Mary, the smallest maid-in-waiting in the world, moves with me as if we were dancing partners. We look so pretty together that nobody remarks that she is tiny compared with everyone else. They laugh at her and pet her, and they tell my mother that she must feed her game and roast meats to make her grow. Nobody thinks that there might be anything wrong with her, and my mother says nothing. With her finest daughter lost to her, she’s not going to undervalue the two that she has left. I see Mary eyeing the court dwarf, Thomasina, sometimes, as a bad-tempered kitten will challenge a small cat. Thomasina, who is fully grown at less than four feet, and excessively proud, ignores Mary completely.
When I first meet the Herberts, father and son, it is as if we are strangers. My marriage is annulled as if it had never been, and neither of them says one word to me. The Earl of Pembroke bows as if he cannot quite recall me; his son Henry inclines his head with faint regret. I ignore them both.
I don’t care for them, I don’t care for anything at court. I have become a young lady of the royal house again. I am restored. I can hardly believe that I ever had a sister Jane at all, for no one ever mentions her. I had no father, I had no sister Jane. Little Mary and I are Queen Mary’s loyal maids-in-waiting, and my mother accompanies her everywhere as her favored cousin and senior lady at court. I have my own rooms in the queen’s apartments, while Mary sleeps in the maids’ rooms with the other girls. We are acknowledged as the queen’s cousins and we make new friends and companions.

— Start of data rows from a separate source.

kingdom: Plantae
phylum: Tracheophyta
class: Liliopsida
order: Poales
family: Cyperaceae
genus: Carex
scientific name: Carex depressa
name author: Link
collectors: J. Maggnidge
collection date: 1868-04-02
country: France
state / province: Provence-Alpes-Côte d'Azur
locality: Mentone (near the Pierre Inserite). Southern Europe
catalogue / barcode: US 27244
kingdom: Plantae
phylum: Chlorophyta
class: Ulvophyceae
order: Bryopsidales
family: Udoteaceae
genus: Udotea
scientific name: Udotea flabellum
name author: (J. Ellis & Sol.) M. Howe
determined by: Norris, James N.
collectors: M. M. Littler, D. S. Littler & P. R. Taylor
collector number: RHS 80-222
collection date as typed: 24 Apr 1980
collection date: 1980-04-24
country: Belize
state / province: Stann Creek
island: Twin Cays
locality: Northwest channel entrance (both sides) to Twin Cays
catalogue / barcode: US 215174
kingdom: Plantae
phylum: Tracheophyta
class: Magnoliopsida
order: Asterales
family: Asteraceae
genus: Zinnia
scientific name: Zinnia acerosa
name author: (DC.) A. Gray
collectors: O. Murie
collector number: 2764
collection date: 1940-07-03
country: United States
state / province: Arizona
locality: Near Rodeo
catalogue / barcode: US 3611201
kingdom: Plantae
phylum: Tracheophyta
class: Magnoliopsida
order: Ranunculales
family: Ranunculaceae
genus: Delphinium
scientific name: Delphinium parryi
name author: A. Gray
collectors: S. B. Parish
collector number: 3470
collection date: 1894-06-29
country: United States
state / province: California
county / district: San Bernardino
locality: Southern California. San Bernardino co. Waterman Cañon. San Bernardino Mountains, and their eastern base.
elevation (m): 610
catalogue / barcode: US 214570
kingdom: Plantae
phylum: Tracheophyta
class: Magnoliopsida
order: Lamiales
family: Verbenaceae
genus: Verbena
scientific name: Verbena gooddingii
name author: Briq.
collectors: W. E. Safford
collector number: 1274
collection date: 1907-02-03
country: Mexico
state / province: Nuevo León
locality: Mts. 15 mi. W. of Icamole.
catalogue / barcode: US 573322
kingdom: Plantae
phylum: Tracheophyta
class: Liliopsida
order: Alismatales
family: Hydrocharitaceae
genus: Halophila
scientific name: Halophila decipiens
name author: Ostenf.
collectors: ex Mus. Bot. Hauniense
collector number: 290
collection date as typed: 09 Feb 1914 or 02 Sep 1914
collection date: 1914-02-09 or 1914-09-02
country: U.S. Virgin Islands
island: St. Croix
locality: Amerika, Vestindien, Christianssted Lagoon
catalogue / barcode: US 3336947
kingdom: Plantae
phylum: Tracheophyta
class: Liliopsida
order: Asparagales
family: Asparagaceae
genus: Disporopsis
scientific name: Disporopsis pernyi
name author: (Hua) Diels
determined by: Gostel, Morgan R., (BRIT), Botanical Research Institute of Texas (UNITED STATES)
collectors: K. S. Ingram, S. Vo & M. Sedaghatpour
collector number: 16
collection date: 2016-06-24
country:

I meet Janey Seymour, who is sister to Ned Seymour, the handsome boy who came to be betrothed to Jane all that long time ago. I like Janey at once. She is a clever girl, a scholar like Jane; she even writes poetry that rhymes and yet she is playful and funny. She strikes me at once as an ideal friend: she is pretty like me and learned like Jane. She hoped to be Jane’s sister-in-law, she is the only person at court who speaks of her. We have shared a loss, and now we can be friends.